1. La variété des obligations
Qu’il s’agisse d’obligations internes (élections, négociation…) ou externes (déclarations, paiements…), la vie sociale de l’entreprise est rythmée par le calendrier des traitements. De plus, les procédures juridiques imposent souvent des délais qui conduisent les responsables de la gestion sociale à construire un échéancier précis.
Les obligations n’étant pas les mêmes selon les entreprises, il n’existe pas d’échéancier modèle. Selon la taille (et, en particulier, le nombre de salariés) et selon l’activité, les dates à respecter ne sont pas toujours les mêmes.
2. Les risques en cas de non-respect de l’échéance
Les retards de paiement ou de déclaration entraînent des pénalités. Le non-respect des délais dans certaines procédures peut conduire à leur annulation.
Exemple
Lors d’une procédure de licenciement personnel, il faut un délai de 5 jours entre la présentation de la lettre de convocation à l’entretien préalable au licenciement et l’entretien lui-même. Le non-respect de ce délai entraîne l’irrégularité de la procédure et une indemnité à verser au salarié.

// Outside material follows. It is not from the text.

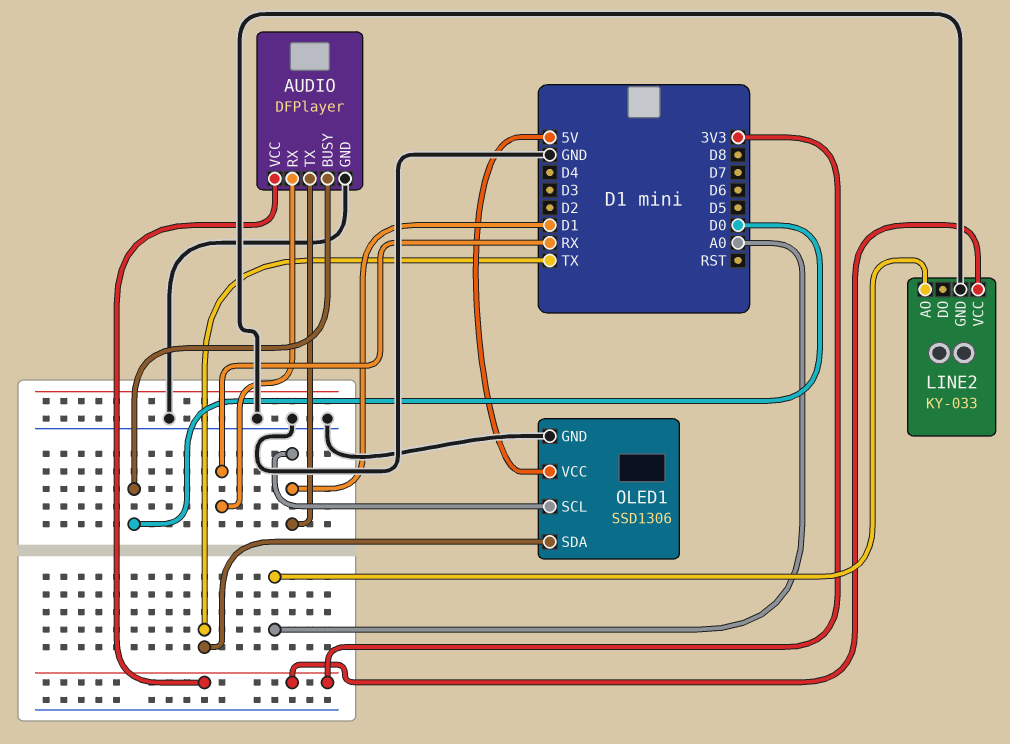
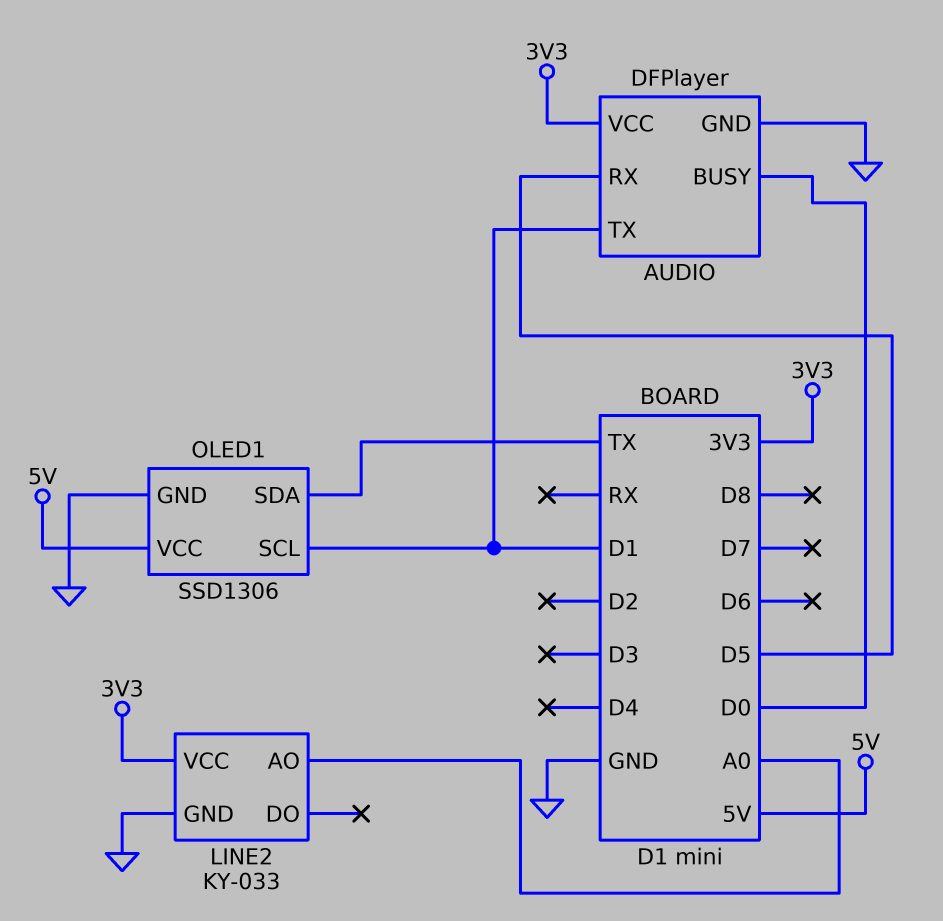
AUDIO pin RX: RX -> D5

On peut distinguer quelques exemples d’échéance selon leur périodicité.
1. Les échéances pluriannuelles
Les élections des institutions représentatives du personnel (délégué du personnel, comité d’entreprise…) doivent être organisées par l’employeur.
Exemples
L’entreprise doit organiser les élections des membres du comité d’entreprise tout les 4 ans.
Les entreprises de plus de 300 salariés ont une obligation de négociation collective triennale portant principalement sur la gestion prévisionnelle des emplois et des compétences (GPEC).
2. Les échéances annuelles
Plusieurs déclarations sociales doivent être transmises à l’administration ou aux organismes sociaux pendant l’année : déclaration annuelle des données sociales (DADS), déclaration relative à l’emploi des travailleurs handicapés… La plupart des déclarations sont remplacées par la déclaration sociale nominative (DSN) au 1er janvier 2016. Il existe aussi une obligation annuelle de négociation collective sur les salaires, la durée du travail…
3. Les échéances mensuelles
Les opérations de paye font l’objet d’un calendrier qui se répète tous les mois : décompte des heures, rédaction des bulletins de paye, versement des salaires.
Certaines déclarations ont une échéance mensuelle (ou trimestrielle) : déclaration unifiée des cotisations sociales (DUCS).
Certains éditeurs ou sites de droit social proposent des échéanciers (LexisNexis, net-entreprises…). Des outils de gestion de planning existent aussi et permettent le respect rigoureux des échéances (Google Agenda, Lotus Organizer). Enfin, la plupart des progiciels de gestion intégrés ont une fonction agenda.